__WORK INSTRUCTIONS__. Please carry on the passage about Puigcerdá and the Cerdagne, starting right after its final sentence.

__GIVEN PASSAGE__.

########

Puigcerdá is the capital of the Cerdagne, and there the people gather as to a fair. It was the capital of the Cerdagne long before the people knew or cared whether they were governed from the north or from the south. One and a half miles away, over the river in French territory, the tiny hamlet of Hix marks the place where the old capital was before Puigcerdá was founded and ousted it in the early Middle Ages. From many points in Puigcerdá, from the terrace in front of the Town Hall, from the northern end of one of its streets, but especially from its church tower, you take in one view the whole of the Cerdagne. As one gazes upon that view, one should remember that this was the principal highway of organized Christendom against the Mohammedan, and through this went Charlemagne and his son.

########

__INFORMATION SUPPLIED__.
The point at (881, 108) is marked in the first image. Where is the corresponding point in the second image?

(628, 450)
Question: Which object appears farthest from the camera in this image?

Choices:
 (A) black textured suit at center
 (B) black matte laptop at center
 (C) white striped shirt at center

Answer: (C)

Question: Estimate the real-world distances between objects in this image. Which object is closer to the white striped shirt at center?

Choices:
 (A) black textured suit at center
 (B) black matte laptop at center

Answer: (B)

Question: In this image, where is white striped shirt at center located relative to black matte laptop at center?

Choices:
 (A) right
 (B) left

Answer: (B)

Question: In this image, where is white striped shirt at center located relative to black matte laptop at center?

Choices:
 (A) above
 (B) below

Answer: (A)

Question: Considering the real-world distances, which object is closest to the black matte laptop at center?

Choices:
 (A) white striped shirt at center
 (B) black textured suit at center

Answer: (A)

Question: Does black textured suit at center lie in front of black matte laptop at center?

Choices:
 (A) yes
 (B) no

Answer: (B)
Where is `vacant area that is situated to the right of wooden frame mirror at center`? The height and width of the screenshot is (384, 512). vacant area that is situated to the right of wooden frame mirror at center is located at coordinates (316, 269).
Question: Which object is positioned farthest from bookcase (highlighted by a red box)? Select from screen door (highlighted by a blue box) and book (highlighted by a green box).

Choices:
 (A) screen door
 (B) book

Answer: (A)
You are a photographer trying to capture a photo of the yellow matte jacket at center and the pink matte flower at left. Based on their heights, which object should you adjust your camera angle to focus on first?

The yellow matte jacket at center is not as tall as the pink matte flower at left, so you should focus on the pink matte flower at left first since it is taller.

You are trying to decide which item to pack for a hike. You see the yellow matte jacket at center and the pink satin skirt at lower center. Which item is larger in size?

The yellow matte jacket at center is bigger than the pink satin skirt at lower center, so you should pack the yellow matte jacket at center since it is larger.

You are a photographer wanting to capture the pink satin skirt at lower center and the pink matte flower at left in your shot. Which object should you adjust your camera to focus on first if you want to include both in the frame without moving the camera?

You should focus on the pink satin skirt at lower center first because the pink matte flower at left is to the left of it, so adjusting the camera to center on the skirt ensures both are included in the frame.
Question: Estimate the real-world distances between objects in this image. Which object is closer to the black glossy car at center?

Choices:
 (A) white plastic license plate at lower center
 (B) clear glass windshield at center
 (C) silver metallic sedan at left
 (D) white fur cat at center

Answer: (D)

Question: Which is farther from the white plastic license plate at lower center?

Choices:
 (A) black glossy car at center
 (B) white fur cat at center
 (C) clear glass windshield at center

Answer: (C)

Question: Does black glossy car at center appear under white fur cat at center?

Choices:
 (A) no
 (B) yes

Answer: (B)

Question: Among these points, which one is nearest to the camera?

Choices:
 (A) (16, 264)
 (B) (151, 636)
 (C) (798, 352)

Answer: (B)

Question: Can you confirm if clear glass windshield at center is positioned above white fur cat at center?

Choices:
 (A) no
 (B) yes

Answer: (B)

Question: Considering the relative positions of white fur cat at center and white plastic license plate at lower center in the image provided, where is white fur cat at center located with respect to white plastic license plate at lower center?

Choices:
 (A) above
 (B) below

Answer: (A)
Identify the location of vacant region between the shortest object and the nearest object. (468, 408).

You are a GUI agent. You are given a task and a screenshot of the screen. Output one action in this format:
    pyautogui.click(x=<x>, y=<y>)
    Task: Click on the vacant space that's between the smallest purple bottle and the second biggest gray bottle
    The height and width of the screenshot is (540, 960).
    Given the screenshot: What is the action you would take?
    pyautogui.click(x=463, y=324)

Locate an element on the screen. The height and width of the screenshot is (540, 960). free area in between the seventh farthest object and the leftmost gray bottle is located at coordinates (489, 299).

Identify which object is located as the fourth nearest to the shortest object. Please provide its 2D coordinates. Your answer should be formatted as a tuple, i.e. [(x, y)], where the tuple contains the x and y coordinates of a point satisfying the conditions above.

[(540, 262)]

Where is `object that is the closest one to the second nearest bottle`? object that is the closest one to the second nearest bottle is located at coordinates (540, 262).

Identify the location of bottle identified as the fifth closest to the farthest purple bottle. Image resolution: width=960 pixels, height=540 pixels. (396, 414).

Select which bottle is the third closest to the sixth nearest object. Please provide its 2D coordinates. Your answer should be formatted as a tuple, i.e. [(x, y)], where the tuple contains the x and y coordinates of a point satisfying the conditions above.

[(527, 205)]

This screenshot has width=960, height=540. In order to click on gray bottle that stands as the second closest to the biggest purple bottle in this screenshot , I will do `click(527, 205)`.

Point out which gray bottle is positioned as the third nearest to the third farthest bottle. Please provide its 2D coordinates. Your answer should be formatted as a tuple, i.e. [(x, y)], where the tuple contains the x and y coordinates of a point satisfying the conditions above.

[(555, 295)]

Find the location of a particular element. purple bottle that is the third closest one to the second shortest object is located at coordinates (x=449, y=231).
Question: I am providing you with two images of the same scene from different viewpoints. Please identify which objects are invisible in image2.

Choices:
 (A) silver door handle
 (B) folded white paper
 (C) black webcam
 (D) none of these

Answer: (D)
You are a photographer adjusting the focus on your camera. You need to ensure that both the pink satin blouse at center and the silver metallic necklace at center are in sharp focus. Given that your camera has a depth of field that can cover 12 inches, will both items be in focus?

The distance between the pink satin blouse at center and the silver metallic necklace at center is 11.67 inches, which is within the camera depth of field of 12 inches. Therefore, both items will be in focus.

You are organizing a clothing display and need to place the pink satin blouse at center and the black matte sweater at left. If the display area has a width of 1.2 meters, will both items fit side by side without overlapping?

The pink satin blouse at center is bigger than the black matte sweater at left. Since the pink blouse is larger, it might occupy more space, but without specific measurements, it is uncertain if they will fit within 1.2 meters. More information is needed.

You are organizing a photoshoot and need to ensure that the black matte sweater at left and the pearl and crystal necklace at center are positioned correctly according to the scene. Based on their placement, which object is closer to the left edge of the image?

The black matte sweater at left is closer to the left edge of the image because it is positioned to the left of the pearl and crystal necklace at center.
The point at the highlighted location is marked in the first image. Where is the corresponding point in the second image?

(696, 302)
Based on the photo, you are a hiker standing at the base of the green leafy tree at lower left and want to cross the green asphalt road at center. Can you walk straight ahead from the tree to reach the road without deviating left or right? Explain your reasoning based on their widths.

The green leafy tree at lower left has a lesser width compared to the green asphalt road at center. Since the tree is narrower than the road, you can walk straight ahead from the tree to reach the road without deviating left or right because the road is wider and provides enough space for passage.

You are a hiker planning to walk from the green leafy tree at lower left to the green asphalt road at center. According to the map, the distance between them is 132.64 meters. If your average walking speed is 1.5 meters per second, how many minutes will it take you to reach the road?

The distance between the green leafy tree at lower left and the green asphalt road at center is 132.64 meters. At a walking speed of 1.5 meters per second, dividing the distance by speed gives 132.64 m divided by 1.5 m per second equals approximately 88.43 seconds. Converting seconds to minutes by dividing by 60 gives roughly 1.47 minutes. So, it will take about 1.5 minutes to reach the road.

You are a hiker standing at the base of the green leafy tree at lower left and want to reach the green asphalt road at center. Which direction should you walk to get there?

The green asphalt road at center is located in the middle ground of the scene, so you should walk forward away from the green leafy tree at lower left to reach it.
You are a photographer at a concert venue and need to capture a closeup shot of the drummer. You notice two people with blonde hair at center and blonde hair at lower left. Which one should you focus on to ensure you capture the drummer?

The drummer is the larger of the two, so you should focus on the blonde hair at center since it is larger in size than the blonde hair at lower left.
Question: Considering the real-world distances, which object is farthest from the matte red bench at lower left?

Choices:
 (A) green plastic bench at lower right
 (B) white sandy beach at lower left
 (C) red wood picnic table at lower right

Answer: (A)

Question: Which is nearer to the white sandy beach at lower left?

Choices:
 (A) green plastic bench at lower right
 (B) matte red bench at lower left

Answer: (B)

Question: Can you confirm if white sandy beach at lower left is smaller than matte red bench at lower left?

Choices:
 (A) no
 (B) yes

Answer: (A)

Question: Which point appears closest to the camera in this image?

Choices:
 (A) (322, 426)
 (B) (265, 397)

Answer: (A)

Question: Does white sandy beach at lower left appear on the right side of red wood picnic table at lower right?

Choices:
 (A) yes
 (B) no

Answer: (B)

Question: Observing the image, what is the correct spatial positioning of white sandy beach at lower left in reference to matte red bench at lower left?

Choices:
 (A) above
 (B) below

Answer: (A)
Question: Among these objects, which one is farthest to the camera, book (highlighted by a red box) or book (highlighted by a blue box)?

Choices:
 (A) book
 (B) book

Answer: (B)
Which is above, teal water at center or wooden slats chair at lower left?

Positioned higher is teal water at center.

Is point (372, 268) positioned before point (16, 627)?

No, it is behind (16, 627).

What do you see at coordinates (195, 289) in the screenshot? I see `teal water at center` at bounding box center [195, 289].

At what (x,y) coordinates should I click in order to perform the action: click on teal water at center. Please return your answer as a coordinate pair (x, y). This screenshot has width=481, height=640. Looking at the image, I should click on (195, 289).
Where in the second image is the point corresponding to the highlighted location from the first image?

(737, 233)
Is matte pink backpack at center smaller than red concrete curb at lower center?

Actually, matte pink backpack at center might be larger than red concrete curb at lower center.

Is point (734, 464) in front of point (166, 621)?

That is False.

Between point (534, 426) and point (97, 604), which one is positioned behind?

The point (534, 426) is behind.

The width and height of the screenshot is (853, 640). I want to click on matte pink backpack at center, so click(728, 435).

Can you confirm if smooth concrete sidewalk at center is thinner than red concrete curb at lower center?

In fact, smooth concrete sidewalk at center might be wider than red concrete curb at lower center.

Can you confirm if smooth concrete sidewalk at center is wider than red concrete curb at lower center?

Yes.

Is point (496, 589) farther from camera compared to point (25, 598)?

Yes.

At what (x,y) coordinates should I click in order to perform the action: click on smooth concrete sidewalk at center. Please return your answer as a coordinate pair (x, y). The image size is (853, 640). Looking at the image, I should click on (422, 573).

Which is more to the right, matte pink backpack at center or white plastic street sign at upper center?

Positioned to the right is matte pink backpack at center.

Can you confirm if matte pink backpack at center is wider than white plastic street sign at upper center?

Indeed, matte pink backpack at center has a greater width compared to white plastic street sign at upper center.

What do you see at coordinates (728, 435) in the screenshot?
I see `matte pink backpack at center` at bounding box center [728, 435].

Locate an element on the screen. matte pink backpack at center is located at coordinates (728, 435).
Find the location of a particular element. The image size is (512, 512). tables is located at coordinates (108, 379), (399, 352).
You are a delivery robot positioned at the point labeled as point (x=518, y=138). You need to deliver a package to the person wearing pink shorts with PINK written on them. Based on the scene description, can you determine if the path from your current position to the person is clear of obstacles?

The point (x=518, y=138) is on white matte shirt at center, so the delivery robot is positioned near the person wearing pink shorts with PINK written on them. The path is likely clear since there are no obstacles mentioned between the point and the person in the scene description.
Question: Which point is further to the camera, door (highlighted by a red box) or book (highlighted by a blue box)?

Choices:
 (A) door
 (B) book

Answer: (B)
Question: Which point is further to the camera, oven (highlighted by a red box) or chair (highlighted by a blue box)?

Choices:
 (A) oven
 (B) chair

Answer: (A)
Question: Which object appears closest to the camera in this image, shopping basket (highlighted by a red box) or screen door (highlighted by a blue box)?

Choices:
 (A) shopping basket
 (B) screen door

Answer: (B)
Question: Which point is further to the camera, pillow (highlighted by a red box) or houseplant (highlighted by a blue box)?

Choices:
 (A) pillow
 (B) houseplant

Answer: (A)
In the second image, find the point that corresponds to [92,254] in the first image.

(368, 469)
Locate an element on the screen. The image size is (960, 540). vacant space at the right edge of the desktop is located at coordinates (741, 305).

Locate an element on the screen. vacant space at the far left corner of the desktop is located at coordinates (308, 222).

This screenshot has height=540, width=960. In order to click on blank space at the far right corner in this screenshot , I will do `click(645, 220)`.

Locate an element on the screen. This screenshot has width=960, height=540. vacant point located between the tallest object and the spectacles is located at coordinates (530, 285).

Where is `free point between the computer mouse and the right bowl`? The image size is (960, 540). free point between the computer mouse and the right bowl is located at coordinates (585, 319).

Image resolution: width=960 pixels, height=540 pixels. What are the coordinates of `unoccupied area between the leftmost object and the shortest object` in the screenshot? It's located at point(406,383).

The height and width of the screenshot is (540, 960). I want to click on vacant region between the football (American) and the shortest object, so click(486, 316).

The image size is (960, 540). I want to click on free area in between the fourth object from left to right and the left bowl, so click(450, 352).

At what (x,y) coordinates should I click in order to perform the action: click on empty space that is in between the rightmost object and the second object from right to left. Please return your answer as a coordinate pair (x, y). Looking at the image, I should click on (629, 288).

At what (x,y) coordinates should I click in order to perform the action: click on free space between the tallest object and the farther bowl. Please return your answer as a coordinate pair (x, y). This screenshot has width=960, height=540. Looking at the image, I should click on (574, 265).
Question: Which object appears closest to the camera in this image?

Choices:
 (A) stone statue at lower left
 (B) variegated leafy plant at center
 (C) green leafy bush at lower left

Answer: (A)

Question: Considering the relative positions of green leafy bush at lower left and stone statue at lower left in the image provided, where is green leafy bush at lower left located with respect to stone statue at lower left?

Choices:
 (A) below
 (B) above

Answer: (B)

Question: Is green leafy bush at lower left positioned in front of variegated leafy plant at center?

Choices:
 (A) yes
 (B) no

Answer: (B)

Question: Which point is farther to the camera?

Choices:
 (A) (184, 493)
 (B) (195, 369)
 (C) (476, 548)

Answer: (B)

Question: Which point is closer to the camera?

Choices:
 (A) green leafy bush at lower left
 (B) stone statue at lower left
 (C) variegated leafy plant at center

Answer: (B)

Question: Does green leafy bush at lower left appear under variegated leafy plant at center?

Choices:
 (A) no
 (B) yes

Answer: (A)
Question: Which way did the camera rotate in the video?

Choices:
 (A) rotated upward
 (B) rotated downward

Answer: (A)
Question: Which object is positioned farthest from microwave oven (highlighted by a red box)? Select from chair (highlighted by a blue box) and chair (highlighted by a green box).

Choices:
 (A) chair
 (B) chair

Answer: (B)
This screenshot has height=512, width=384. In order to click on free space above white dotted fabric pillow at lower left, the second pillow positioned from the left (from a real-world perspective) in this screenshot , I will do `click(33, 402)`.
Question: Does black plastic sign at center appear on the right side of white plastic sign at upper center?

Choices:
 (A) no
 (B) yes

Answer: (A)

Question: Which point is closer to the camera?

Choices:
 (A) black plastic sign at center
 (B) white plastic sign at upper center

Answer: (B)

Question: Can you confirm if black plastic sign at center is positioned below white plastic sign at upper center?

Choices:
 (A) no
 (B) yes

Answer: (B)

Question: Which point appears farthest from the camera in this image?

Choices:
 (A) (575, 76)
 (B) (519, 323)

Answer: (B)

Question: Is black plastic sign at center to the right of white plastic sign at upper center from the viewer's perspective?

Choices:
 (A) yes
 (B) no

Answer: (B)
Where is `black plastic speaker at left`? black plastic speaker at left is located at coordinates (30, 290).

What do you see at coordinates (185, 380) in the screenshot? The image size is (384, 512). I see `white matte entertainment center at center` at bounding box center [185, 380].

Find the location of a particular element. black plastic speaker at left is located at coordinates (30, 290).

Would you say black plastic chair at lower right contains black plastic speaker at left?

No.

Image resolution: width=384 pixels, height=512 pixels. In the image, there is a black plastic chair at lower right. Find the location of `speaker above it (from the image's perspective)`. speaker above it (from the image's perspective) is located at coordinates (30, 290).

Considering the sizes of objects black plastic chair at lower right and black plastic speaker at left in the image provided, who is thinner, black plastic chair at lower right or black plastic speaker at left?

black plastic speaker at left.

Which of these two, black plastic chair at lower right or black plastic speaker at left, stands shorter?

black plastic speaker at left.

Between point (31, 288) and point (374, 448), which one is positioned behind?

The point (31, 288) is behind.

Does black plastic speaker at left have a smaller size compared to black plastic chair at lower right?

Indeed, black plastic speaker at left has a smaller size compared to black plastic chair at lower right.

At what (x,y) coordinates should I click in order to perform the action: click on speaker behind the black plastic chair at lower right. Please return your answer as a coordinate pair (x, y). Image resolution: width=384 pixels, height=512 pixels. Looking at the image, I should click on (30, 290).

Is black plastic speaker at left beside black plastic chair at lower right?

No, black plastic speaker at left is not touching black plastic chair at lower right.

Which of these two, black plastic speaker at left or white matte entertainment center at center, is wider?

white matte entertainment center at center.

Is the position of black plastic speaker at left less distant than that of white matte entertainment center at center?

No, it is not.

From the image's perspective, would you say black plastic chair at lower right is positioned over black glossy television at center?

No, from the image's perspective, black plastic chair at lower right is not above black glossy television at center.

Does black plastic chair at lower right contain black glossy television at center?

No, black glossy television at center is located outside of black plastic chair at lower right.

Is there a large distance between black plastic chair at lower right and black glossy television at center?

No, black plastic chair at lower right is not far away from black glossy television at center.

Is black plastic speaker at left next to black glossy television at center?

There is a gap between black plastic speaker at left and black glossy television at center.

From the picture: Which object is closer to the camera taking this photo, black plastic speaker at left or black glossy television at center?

########

__EXERCISE ANSWER__.
The Carolingian tradition is nowhere stronger, strong as it is throughout the Pyrenees, than in this fruitful plain. The very mountains perpetuate it with the name Carlitte, and the valley of Carol and the popular songs perpetuate it also. It was this broad floor, full of provisions and free from ambuscade that allowed Christendom to dominate Catalonia, and render free the country of Barcelona, first of all Spanish territory, from the weight of unchristian government. It is the Cerdagne, therefore, to which we owe the later segregation of the Catalonians from the rest of Spain, their forgetfulness of warfare, their active commercial unrest, their modern submission to Jews, their great wealth. The Cerdagne should possess a great road throughout, for it is all of one type and all of one valley. By some historical accident it is not yet (I believe) so served throughout. After Puigcerdá there is a good new road all the way to Urgel. Another from Puigcerdá turns out of the valley of the Segre and runs off south and east to Barcelona. Certainly Urgel—that town we spoke of in connexion with Andorra—every one travelling in this part should see: Seo, the “Bishopric,” the “See”; a sort of Bastion first thrown out against the Mohammedans by Charlemagne. It is more intensely Spanish perhaps than any other large town in these hills, and that because it has long been so thoroughly cut off from communication with the north. Here also you can find good hospitality. The people are kind, and local travellers are common. Urgel is, however, more easily approached from Andorra than from Puigcerdá. And upon that account I dealt with it in connexion with the little republic.